Giordano não só preferenciou incunábulos, mas igualmente publicações que vieram até o século XIX. Conseguiu elaborar uma panorâmica que privilegia textos sobre a vinicultura, a ação do vinho sobre o corpo humano e também sobre seu humor, historiando a trajetória dessa sacra bebida no Egito e na Grécia antiga. Todos os textos são precedidos por acurada explicação de Giordano, revelando um verdadeiro encantamento do editor pelas preciosidades literárias que encontrou, desde os incunábulos já mencionados.

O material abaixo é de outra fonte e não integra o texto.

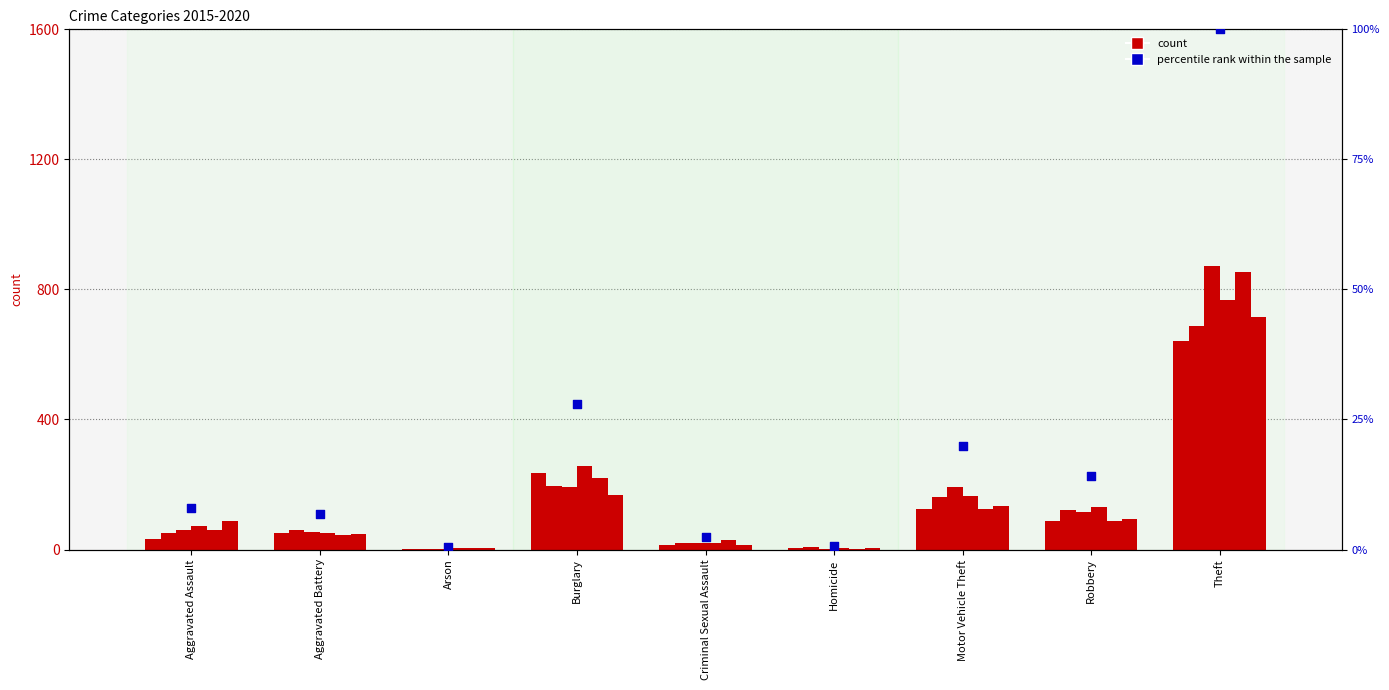

What is the ratio of the value at Burglary to the value at Criminal Sexual Assault?

11.3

“O Tempo e o Vinho” está fartamente ilustrado. Fac-símiles de páginas de rosto ou mesmo de textos integrais enriquecem a publicação. Uma restrição apenas. O subtítulo “Recreações Vinárias” compreende-se, conhecendo-se o proverbial recato de Cláudio Giordano. Na realidade não se trata, a meu ver, de recreações, pois “O Tempo e o Vinho” expressa as impressões digitais de autores, através dos milênios, nesse culto à mais sacralizada bebida da história da humanidade. Uma obra rigorosamente enriquecedora.
This post is an appreciation of the book “O Tempo e o Vinho” (The Time and the Wine), a selection of texts organized by editor Cláudio Giordano, a name that speaks for itself in terms of quality and trust. The reader is taken to a journey into the history of the wine from 15th-century incunabula to 19th-century texts, with valuable and curious information on grape varieties, production processes and benefits for both body and humor, since drunk in moderation.